SMRs and AMRs

Friday, February 12, 2010

The K Street Kickback: The Giveaway That Reid Stripped From The Jobs Bill

Ryan Grim and Shahien Nasiripour
Huffingtonpost.com

The GOP is outraged that Senate Majority Leader Harry Reid (D-Nev.) spiked the bipartisan jobs bill unveiled on Thursday, dropping some of its major provisions. But what exactly was cut from the bill that made them so angry -- was it the loss of the COBRA subsidies or the unemployment extension?

No, it was the K Street Kickback, which extends huge tax credits to large corporations. Unlike the Louisiana Purchase or the Cornhusker Kickback, which won the support of Sens. Mary Landrieu (D-La.) and Ben Nelson (D-Neb.) for the health care reform bill, the K Street payoff is counted in the tens of billions of dollars, rather than a few hundred million. While Democratic senators come cheap, getting Republicans to buy into a jobs bill seems to cost taxpayers serious money.
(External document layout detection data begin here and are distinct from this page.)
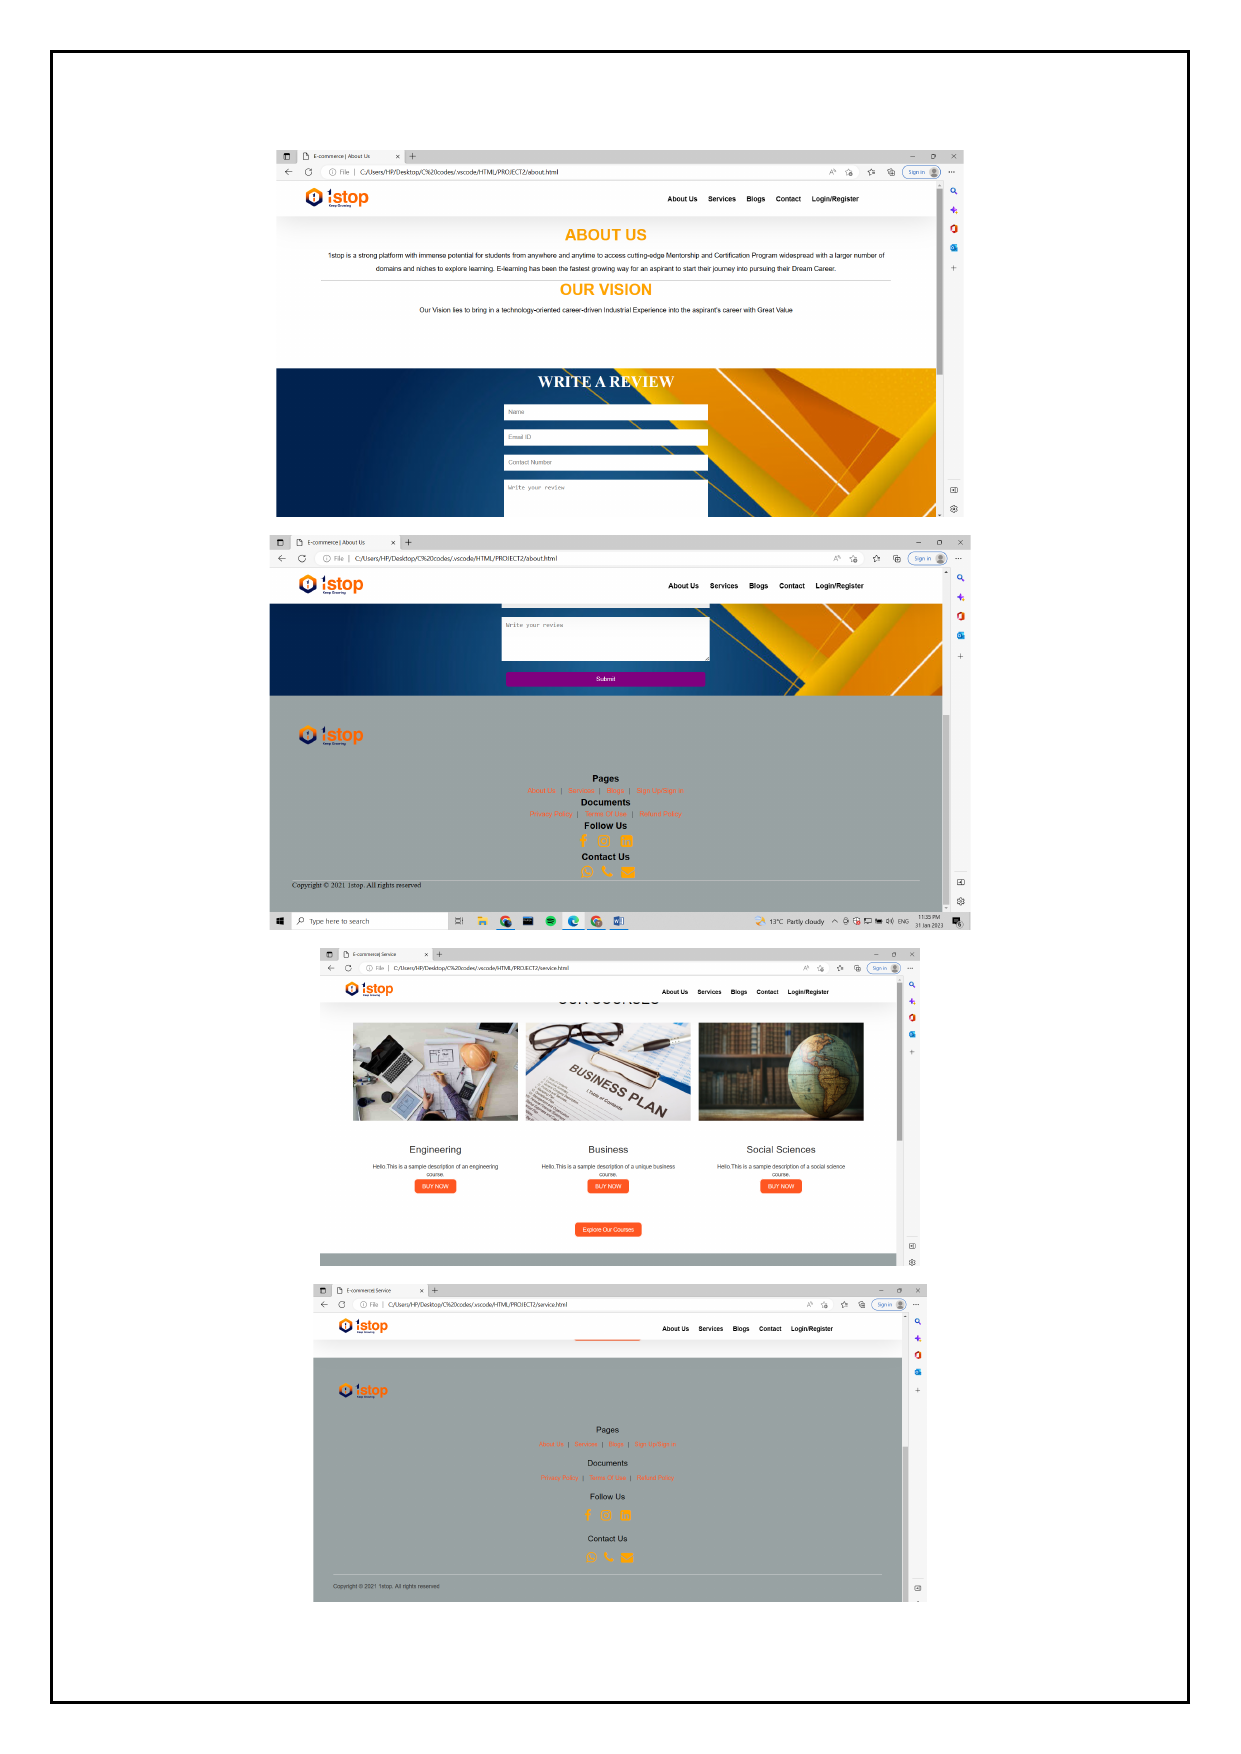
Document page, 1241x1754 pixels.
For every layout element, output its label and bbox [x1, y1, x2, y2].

picture [320, 948, 920, 1266]
picture [276, 150, 964, 517]
picture [269, 535, 971, 930]
picture [313, 1284, 927, 1602]
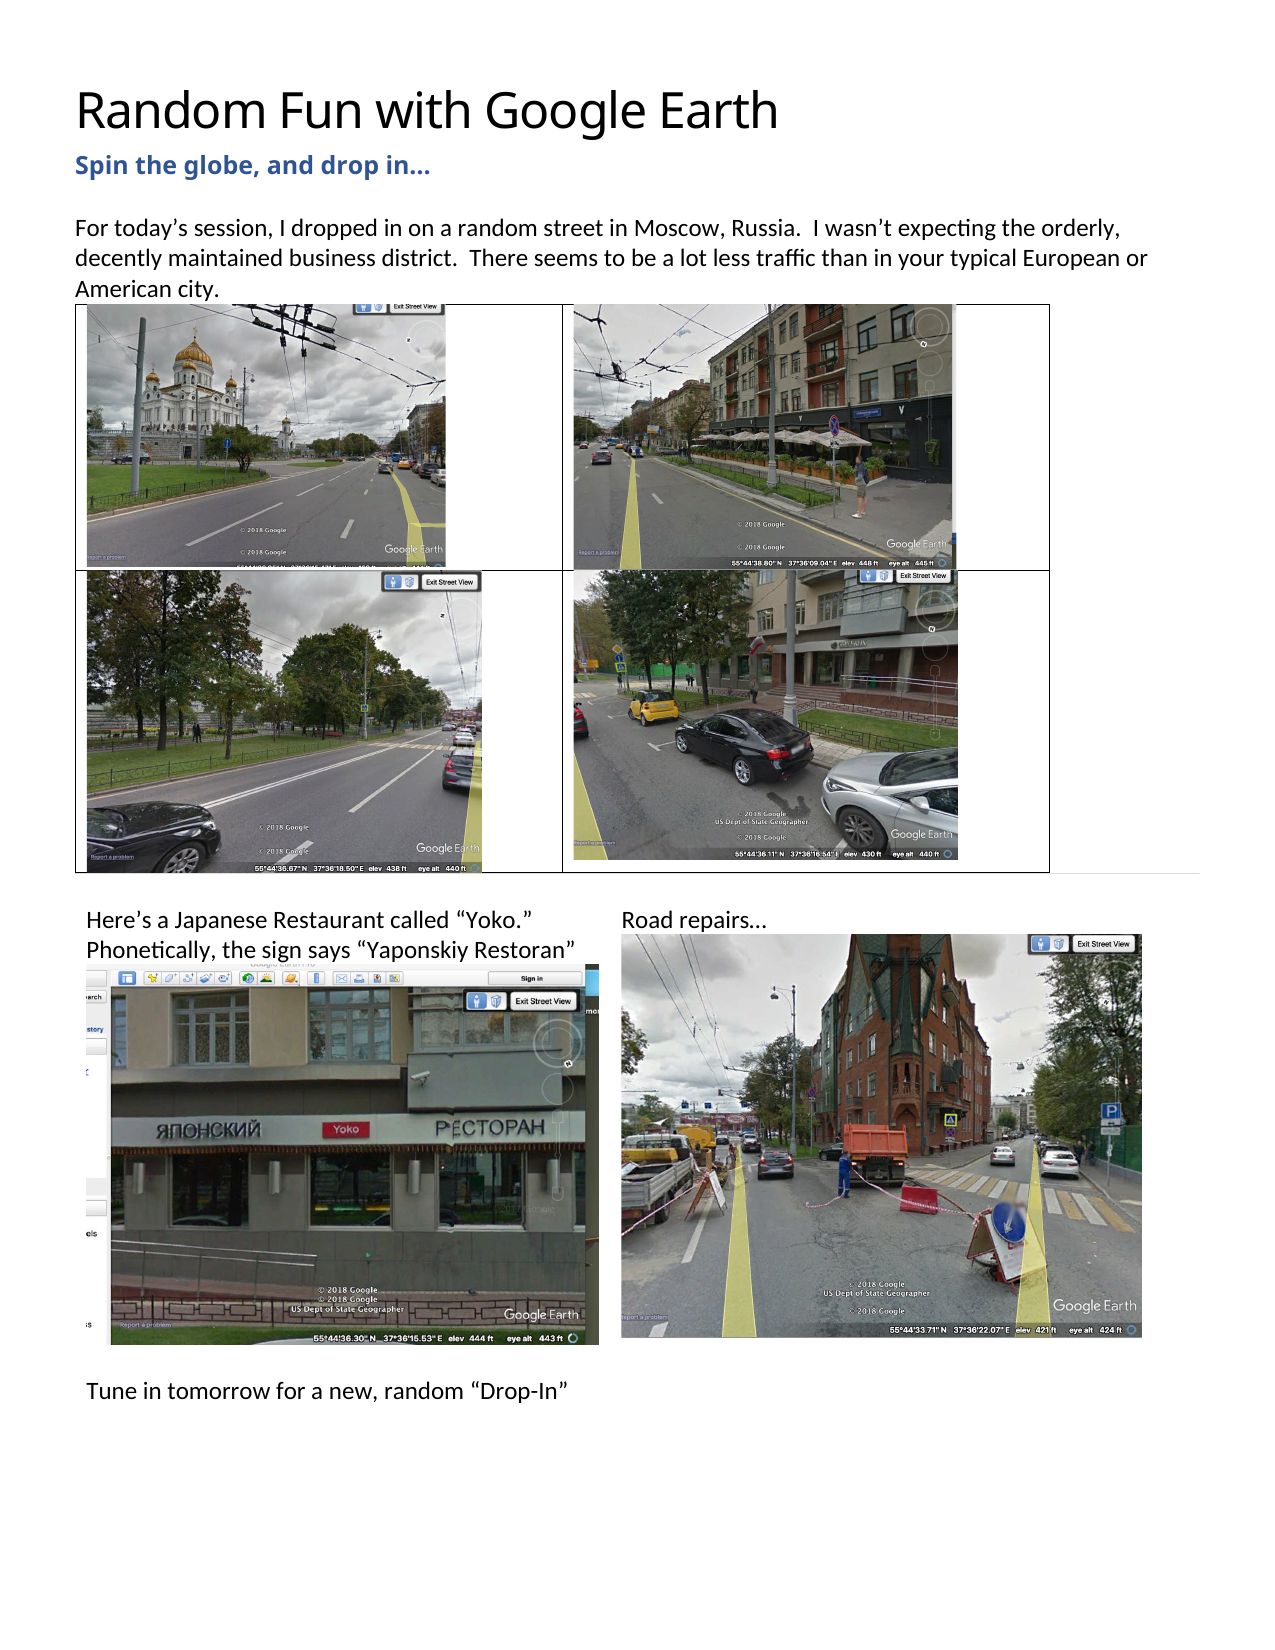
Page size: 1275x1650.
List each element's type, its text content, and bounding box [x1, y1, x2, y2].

One of the top priorities of Big Business lobbyists is the "tax extender" issue, the extension of expiring tax credits worth tens of billions of dollars to major corporations, which is favored by Republicans.

Sen. Chuck Grassley, the top-ranking Republican on the Finance Committee, was quick to cry foul when Reid slammed the bill. Along with Chairman Max Baucus (D-Mont.), his name was on the bipartisan draft bill that was released earlier that day.